GHCL, India’s leading chemical and textile company, posted net revenue of Rs 3,385 crore in the year ended March 2019, registering a growth of 16 per cent compared to net revenue of rs 2917 crore in the previous financial year. Earnings before interest, depreciation and taxation (EBIDTA) grew by 21 per cent to Rs 784 crore as against Rs 649 crore in FY 2017-18. During the 12-month period, profit before tax grew by 30 per cent to Rs 541 crore from Rs 415 crore in FY18.
Business segment-wise, GHCL’s Home Textiles business grew by 15 per cent to Rs 1,202 crore in FY19 as compared to Rs 1046 crore in FY18. While the Inorganics chemicals division grew by 17 per cent to Rs 2182 crore in FY19 as compared to Rs 1,872 crore in FY18.
For the fourth quarter (Q4) of FY19, the company’s net revenue grew by 26 per cent to Rs 915 crore as compared to Rs 726 crore in the corresponding quarter ended March 31, 2018. EBIDTA grew by 31 per cent to Rs 241 crore as against Rs 185 crore in the corresponding quarter of the previous year. Net profit, i.e. profit after tax, grew by 44 per cent to Rs 119 crore as against Rs 82 crore in the corresponding quarter of the previous year.

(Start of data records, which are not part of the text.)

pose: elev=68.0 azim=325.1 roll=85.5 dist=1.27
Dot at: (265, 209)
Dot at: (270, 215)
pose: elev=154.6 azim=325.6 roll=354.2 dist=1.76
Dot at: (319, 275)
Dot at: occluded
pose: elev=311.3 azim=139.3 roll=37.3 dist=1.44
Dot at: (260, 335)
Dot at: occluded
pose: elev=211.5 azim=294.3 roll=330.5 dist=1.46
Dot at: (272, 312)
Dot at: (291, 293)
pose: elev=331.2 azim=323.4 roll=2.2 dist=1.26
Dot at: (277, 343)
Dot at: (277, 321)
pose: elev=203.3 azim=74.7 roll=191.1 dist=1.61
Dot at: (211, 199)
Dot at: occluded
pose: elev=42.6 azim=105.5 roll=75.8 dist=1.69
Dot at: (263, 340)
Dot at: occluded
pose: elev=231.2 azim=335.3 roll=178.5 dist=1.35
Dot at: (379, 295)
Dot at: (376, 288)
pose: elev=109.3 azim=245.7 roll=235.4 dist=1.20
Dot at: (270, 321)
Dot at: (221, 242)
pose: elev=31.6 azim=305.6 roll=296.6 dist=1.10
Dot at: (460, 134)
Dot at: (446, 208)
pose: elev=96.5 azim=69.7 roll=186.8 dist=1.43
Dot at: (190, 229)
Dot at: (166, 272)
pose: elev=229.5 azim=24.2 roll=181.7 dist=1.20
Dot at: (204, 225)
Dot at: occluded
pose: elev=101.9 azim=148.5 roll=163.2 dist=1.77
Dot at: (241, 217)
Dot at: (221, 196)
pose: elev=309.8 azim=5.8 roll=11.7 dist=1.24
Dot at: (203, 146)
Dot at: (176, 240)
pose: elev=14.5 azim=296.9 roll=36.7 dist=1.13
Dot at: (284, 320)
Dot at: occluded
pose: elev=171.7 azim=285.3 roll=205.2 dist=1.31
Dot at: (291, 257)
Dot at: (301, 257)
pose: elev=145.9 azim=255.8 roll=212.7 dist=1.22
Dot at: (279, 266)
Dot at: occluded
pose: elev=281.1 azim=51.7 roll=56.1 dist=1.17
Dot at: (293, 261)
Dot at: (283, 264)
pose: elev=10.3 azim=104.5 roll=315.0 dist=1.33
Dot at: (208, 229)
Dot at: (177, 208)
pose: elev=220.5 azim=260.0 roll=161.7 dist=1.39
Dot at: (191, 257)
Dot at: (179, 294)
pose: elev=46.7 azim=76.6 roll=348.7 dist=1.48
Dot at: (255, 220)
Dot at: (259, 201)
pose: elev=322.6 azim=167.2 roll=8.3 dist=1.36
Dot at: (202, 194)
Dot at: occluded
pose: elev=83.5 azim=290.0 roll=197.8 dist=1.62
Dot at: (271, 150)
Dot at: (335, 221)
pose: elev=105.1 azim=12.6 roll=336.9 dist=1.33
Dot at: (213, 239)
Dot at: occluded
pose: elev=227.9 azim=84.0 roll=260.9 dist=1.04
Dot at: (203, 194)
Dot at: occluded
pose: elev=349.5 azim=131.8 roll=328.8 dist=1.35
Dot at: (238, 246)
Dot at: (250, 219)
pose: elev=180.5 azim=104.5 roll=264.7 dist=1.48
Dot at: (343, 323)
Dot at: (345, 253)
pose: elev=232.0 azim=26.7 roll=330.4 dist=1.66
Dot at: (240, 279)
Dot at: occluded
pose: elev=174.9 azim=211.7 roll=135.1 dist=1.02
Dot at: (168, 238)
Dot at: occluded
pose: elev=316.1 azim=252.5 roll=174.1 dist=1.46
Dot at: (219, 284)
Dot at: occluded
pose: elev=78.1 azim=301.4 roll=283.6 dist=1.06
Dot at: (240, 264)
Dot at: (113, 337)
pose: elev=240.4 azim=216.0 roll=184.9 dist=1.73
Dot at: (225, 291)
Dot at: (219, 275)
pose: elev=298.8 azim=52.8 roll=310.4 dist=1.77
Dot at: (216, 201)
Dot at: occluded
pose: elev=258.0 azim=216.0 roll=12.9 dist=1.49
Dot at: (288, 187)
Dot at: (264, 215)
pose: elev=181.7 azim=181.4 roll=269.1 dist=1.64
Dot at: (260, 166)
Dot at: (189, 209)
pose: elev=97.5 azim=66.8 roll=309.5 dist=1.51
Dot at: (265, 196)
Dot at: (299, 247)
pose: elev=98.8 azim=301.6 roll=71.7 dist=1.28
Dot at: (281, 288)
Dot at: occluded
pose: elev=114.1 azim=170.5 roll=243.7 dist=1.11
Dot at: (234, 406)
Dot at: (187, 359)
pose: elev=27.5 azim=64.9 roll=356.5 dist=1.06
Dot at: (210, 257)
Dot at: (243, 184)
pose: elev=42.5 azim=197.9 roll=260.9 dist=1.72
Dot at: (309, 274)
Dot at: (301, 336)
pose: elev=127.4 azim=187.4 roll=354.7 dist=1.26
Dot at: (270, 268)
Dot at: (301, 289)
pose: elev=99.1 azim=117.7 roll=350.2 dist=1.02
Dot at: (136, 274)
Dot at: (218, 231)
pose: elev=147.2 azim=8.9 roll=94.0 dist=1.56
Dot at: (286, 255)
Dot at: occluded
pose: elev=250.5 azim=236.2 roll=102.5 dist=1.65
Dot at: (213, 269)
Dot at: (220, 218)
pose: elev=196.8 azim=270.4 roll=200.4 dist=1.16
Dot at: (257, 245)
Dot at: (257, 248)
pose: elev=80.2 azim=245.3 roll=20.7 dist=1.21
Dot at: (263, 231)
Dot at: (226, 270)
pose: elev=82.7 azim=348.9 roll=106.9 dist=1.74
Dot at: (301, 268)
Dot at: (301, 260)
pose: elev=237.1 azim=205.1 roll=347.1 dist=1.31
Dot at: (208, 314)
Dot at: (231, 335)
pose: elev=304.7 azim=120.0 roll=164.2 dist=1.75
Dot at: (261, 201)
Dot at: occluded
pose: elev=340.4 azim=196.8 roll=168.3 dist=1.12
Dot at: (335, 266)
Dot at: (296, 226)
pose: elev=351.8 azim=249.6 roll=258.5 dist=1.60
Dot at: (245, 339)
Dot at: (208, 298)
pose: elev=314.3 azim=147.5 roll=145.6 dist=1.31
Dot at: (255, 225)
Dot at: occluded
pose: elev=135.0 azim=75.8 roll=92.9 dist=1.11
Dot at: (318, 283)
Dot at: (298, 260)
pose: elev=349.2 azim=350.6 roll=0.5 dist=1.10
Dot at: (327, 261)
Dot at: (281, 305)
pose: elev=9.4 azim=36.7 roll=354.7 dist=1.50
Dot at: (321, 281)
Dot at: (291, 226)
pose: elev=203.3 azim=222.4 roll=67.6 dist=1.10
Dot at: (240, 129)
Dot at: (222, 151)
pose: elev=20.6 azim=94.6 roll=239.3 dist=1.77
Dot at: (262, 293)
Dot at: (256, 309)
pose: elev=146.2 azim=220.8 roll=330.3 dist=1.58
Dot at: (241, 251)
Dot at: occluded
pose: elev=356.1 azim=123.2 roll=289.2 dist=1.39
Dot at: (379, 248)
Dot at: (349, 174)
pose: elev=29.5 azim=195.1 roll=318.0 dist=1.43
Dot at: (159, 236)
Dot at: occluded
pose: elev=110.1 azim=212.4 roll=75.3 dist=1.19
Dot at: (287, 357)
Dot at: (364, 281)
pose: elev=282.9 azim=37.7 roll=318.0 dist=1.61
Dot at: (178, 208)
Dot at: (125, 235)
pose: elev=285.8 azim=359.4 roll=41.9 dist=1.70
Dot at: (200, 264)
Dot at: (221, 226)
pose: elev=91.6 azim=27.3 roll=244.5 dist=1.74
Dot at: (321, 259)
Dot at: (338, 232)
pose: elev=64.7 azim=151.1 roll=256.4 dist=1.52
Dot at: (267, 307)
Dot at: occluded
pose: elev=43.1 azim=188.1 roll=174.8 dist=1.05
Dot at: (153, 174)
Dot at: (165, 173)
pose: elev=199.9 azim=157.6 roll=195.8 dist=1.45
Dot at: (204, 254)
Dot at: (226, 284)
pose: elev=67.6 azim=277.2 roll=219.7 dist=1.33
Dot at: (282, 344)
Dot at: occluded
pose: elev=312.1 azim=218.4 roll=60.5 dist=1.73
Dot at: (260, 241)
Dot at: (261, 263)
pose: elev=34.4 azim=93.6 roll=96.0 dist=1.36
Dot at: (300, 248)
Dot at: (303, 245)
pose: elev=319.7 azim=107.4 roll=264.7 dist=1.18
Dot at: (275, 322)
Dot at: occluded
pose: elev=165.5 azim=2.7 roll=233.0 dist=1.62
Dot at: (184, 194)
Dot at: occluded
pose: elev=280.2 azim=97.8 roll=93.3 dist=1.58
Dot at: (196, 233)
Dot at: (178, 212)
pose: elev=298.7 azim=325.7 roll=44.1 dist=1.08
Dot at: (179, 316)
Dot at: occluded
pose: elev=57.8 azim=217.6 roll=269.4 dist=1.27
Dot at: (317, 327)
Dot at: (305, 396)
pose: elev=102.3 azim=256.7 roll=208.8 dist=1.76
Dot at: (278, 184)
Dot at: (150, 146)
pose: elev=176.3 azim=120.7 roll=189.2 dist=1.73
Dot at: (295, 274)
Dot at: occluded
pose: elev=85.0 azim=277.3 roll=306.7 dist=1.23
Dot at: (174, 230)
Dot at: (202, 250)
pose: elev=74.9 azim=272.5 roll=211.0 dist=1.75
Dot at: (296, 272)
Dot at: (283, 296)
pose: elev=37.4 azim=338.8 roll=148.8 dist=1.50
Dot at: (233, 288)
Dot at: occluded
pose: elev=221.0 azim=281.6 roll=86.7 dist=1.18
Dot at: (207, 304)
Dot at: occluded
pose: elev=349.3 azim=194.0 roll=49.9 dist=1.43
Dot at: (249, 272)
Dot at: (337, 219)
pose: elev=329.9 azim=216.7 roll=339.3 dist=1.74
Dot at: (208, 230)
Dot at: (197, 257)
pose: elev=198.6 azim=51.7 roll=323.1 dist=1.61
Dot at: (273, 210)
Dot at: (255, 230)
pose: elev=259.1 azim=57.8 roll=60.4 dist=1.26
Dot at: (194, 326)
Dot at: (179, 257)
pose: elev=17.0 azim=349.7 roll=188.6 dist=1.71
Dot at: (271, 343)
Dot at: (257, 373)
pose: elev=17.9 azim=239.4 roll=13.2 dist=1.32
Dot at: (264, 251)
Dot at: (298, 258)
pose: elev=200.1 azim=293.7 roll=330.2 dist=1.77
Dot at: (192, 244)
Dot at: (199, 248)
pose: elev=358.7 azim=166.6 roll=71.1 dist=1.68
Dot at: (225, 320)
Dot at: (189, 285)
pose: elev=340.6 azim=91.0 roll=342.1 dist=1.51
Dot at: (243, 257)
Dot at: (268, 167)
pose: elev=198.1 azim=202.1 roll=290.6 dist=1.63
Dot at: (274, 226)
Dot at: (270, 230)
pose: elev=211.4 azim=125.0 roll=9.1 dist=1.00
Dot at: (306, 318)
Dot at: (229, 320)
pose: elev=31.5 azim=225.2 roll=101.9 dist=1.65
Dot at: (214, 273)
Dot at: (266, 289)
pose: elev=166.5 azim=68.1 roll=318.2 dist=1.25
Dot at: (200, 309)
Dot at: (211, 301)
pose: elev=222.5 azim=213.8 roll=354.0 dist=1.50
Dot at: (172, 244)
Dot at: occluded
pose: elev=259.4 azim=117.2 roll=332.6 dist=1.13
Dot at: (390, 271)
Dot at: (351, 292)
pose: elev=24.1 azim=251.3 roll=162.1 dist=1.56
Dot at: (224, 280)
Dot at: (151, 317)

“Adherence to our core business strategies along with the ability to optimise the internal business environment has been the key factor for our improved performance. With the ever highest absolute EBITDA of Rs 241 crore in the quarter we have achieved a net revenue growth of 26 per cent for the quarter. This has been mostly due to our efforts towards building process efficiencies in our Chemical business and the preponement of our brownfield expansion leading to volume gains,” said RS Jalan, managing director, GHCL.